The MP urged the Mombasa County Commissioner to be made accessible since people living with disability have difficulties accessing services saying he tried to reach the CC’s 8floor office but unsuccessful since the elevators were not working and they was forced to opt for the governor’s office which is disability friendly.

 

“I commended the Mombasa governor Ali Hassan Joho for giving me his office to work from there until I am through including providing an ambulances and escort during the seven kilometre walk despite our party differences; he is ODM and I am in Jubilee,” observed Sangok

 

On mainstreaming disability, the vocal MP took issue with the chair of the National Committee on Cohesion and Equal Opportunities during a trip to New York which led to him being de-whipped from the committee saying the process was procedural but he would champion that conferences and meetings about disability should involve the disabled and not necessarily him as their representative.

 

“There is nothing about us without us. How do you discuss issues about us when we are not there?” asked Sangok.

 

He noted that many disability issues have been under looked including when they go for disaster conference where it is said people should use staircase and not the lift which left one  wondering how a physically challenged person could climb down stairs or using a wheelchair on the stairs.

 

He reiterated that when sirens go off during disasters, the deaf do not hear adding that likewise, it becomes a challenge for those with visual impairment to read signs.

 

The Jubilee MP distanced himself from commenting on the ongoing Jubilee party fiasco that saw occupation of the headquarters by the deputy party leader recently.

 

“We have no problem.

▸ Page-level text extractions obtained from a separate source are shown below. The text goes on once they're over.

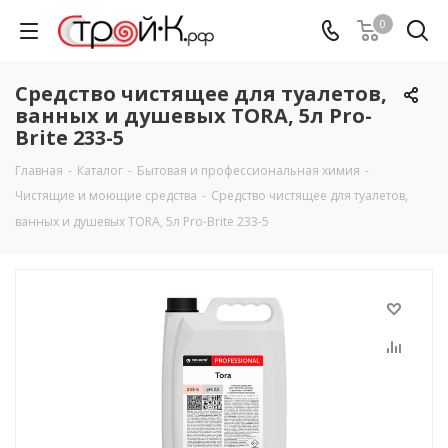
0
Cредство чистящее для туалетов,
ванных и душевых TORA, 5л Pro-
Brite 233-5
Главная
-
Каталог
-
Бытовая и профессиональная химия
-
Чистящие и моющие средства
-
Cредство чистящее для туалетов,
ванных и душевых TORA, 5л Pro-Brite 233-5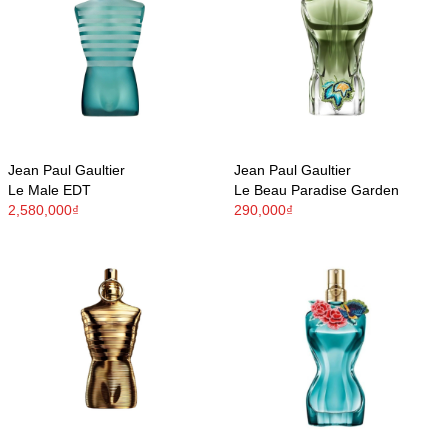
Jean Paul Gaultier
Jean Paul Gaultier
Le Male EDT
Le Beau Paradise Garden
2,580,000₫
290,000₫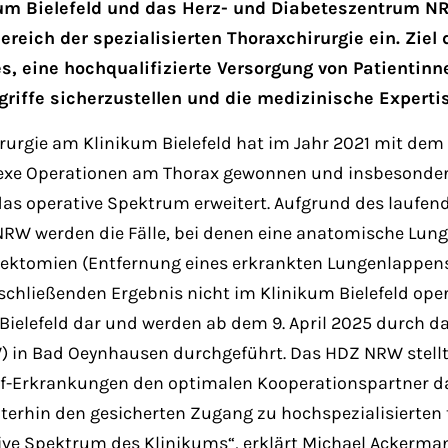
ikum Bielefeld und das Herz- und Diabeteszentrum
ereich der spezialisierten Thoraxchirurgie ein. Zie
, eine hochqualifizierte Versorgung von Patientinn
iffe sicherzustellen und die medizinische Expertis
irurgie am Klinikum Bielefeld hat im Jahr 2021 mit dem 
lexe Operationen am Thorax gewonnen und insbesonder
das operative Spektrum erweitert. Aufgrund des laufe
 werden die Fälle, bei denen eine anatomische Lungen
 Lobektomien (Entfernung eines erkrankten Lungenlapp
hließenden Ergebnis nicht im Klinikum Bielefeld operie
Bielefeld dar und werden ab dem 9. April 2025 durch d
in Bad Oeynhausen durchgeführt. Das HDZ NRW stellt
uf-Erkrankungen den optimalen Kooperationspartner da
iterhin den gesicherten Zugang zu hochspezialisierte
ve Spektrum des Klinikums“, erklärt Michael Ackermann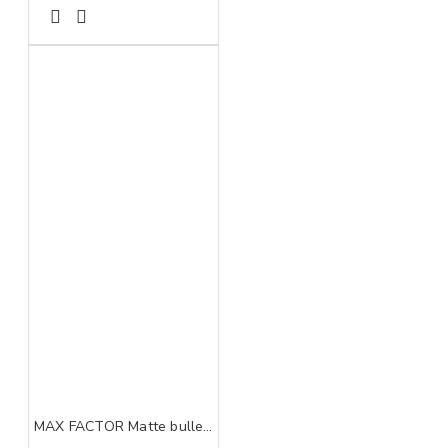
MAX FACTOR Matte bullet sun kissed 10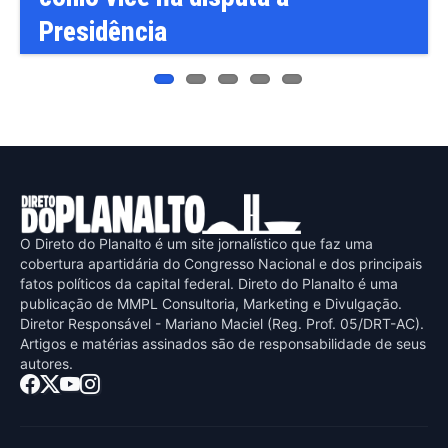
O Direto do Planalto é um site jornalístico que faz uma
cobertura apartidária do Congresso Nacional e dos principais
fatos políticos da capital federal. Direto do Planalto é uma
publicaçāo de MMPL Consultoria, Marketing e Divulgaçāo.
Diretor Responsável - Mariano Maciel (Reg. Prof. 05/DRT-AC).
Artigos e matérias assinados sāo de responsabilidade de seus
autores.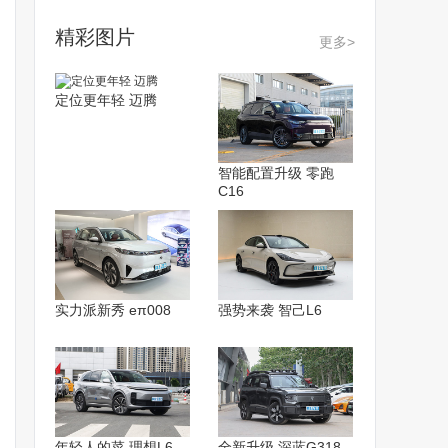
精彩图片
更多>
定位更年轻 迈腾
智能配置升级 零跑
C16
实力派新秀 eπ008
强势来袭 智己L6
年轻人的菜 理想L6
全新升级 深蓝G318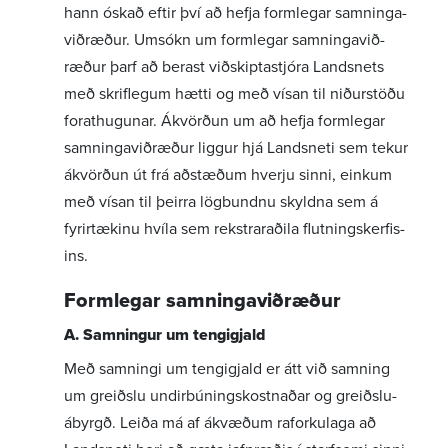
hann óskað eftir því að hefja form­legar samn­inga­
við­ræður. Umsókn um form­legar samn­inga­við­
ræður þarf að berast viðskipta­stjóra Landsnets
með skrif­legum hætti og með vísan til niður­stöðu
forat­hug­unar. Ákvörðun um að hefja form­legar
samn­inga­við­ræður liggur hjá Landsneti sem tekur
ákvörðun út frá aðstæðum hverju sinni, einkum
með vísan til þeirra lögbundnu skyldna sem á
fyrir­tækinu hvíla sem rekstr­ar­aðila flutn­ings­kerf­is­
ins.
Form­legar samn­inga­við­ræður
A. Samn­ingur um tengigjald
Með samn­ingi um tengigjald er átt við samning
um greiðslu undir­bún­ings­kostn­aðar og greiðslu­
ábyrgð. Leiða má af ákvæðum raforku­laga að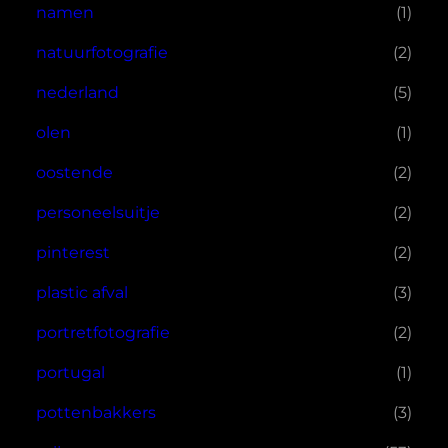
namen
(1)
natuurfotografie
(2)
nederland
(5)
olen
(1)
oostende
(2)
personeelsuitje
(2)
pinterest
(2)
plastic afval
(3)
portretfotografie
(2)
portugal
(1)
pottenbakkers
(3)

Our party is supposed to be inviting all members.  The president extended the hand of friendship and handshake for members to join us even including welcoming Raila Odinga to join us or any other person since our logo is a handshake,” the nominated MP said.

 

The MP who is also a medical doctor and a surgeon from the University of Nairobi observed that disability is not inability and “that is why we seek opportunity not sympathy”.

 

He praised the Jubilee administration for appointing people living with disabilities to high leadership positions including Principal Secretaries, Commissioners, PMs and Senators which is commendable in trying to balance the clans within disability.

 

He encouraged future governments to consider putting PWDs into more positions of leadership and employment opportunities saying there is ability beyond disability.